Antitrust Class Action Claims Pizza Hut Orchestrated ‘No-Hire’ Agreement Among Franchisees
Last Updated on May 8, 2018
Ion v. Pizza Hut, LLC
Filed: November 3, 2017 ◆§ 4:17-cv-00788-ALM-KPJ
A class action says Pizza Hut is behind a no-hire, no-solicitation scheme that blocks franchisees from recruiting or hiring each other's managers.
A proposed class action lawsuit filed in Texas alleges Pizza Hut, LLC “orchestrated, dispersed, and enforced” a no-solicitation and no-hiring arrangement between itself and its franchisees in which the latter agreed not to recruit or hire each other’s or Pizza Hut corporate’s management employees. The 30-page lawsuit claims the Plano-headquartered company’s conduct reflects “a naked restraint of competition and a per se violation” of federal antitrust laws.

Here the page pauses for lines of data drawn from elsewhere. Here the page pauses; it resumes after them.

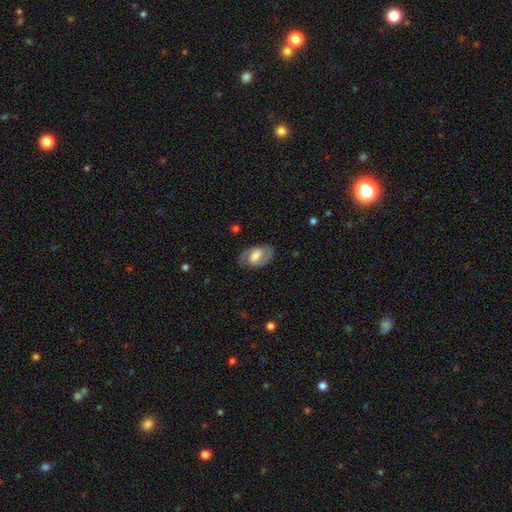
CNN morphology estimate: Smooth or featured? featured or disk (64%)
Edge-on disk? no (95%)
Bar? weak (46%)
Spiral arms? yes (82%)
Bulge size? moderate (38%)
Merging? none (79%)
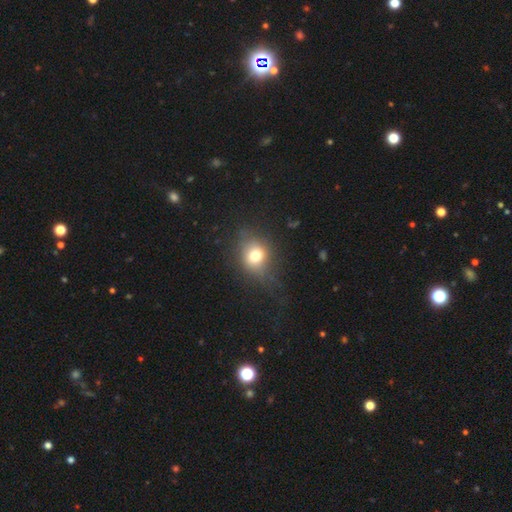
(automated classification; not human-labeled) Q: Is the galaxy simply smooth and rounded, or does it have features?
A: smooth — 70%.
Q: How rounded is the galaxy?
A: round — 60%.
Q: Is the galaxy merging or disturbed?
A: none — 66%.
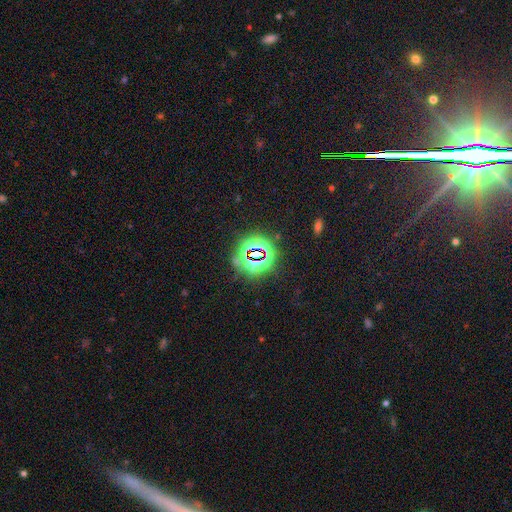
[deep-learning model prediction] This is likely a star or artifact rather than a galaxy (79%).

The plaintiff claims as a way to maintain its position as the largest pizza company in the world, Pizza Hut—with more than 16,000 locations around the world, more than 95 percent of which are independently owned and operated—colluded with its franchisees to suppress the wages of restaurant-based management workers across the United States. As to the specifics of the supposed no-solicitation, no-hire deal, the lawsuit says Pizza Hut’s franchise agreements stipulate “neither [Pizza Hut LLC] nor Franchisee may employ, directly or indirectly, any individual in a managerial position who is at the time, or was at any time during the prior six months, employed in a managerial position by the other party, nor may Franchisee employ, directly or indirectly, any individual in a managerial position, who is or was at any time during the prior six months employed in a managerial position by any other franchisee” without written consent.

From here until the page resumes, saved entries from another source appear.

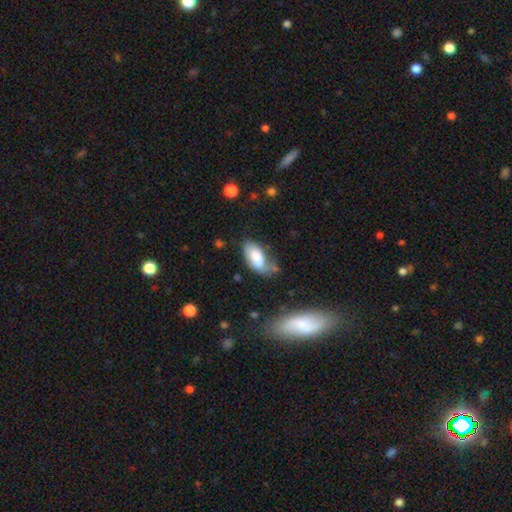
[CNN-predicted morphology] Q: Smooth or featured?
A: smooth (74%); runner-up: featured or disk (20%)
Q: How rounded?
A: in between (93%); runner-up: cigar-shaped (4%)
Q: Merging?
A: none (41%); runner-up: minor disturbance (34%)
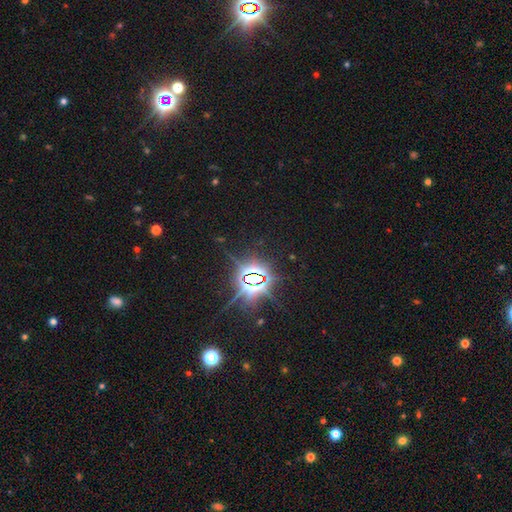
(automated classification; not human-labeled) Smooth or featured? star or artifact (84%)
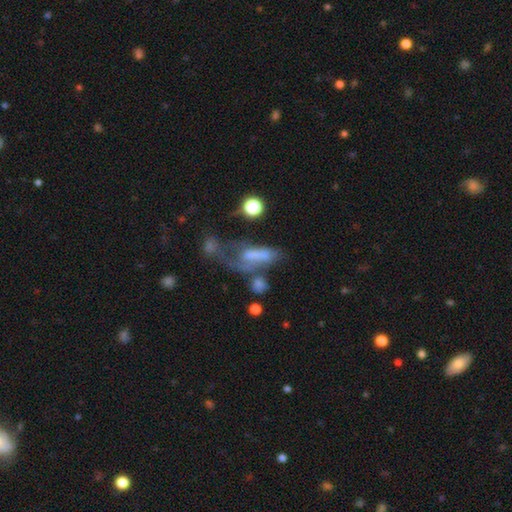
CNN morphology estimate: A featured or disk galaxy (45%).

Vote fractions:
- Smooth or featured? featured or disk: 45% / smooth: 40% / star or artifact: 15%
- Merging? major disturbance: 37% / merger: 25% / none: 22% / minor disturbance: 16%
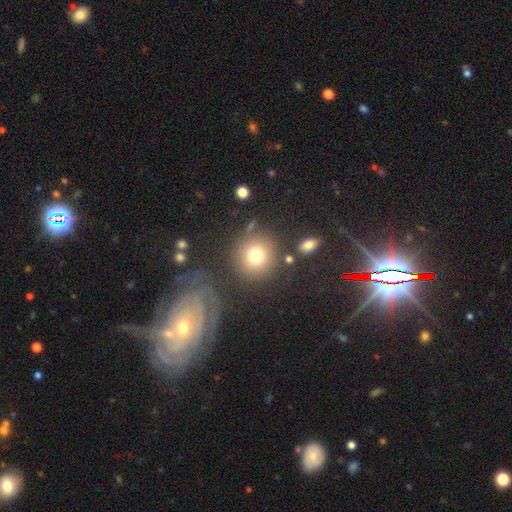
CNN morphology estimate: The model was most divided on "smooth or featured": smooth: 78%, star or artifact: 11%, featured or disk: 11%. More confident: how rounded — round (90%); merging — none (78%).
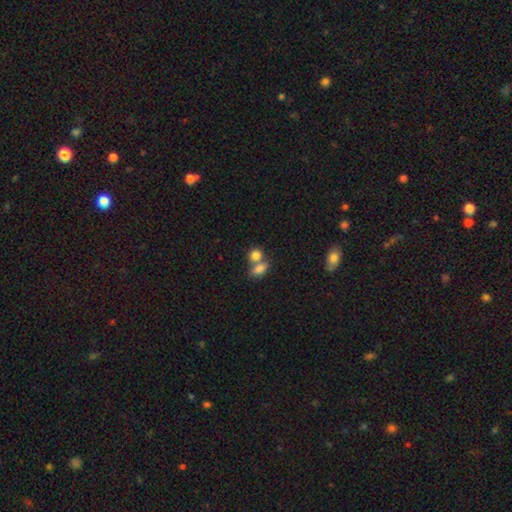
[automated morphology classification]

The lawsuit argues the no-hire arrangement between Pizza Hut corporate and its franchisees not only harms employee mobility, but artificially raises employers’ power in the market while harming workers’ negotiating power within the pizza chains.
“This is especially harmful to management employees of Pizza Hut and its franchises as those employees are usually paid below a living wage,” the complaint reads, “and their marketable skills acquired through their work at Pizza Hut primarily have value only to other Pizza Hut restaurants and do not transfer to other fast food restaurants or similar businesses.”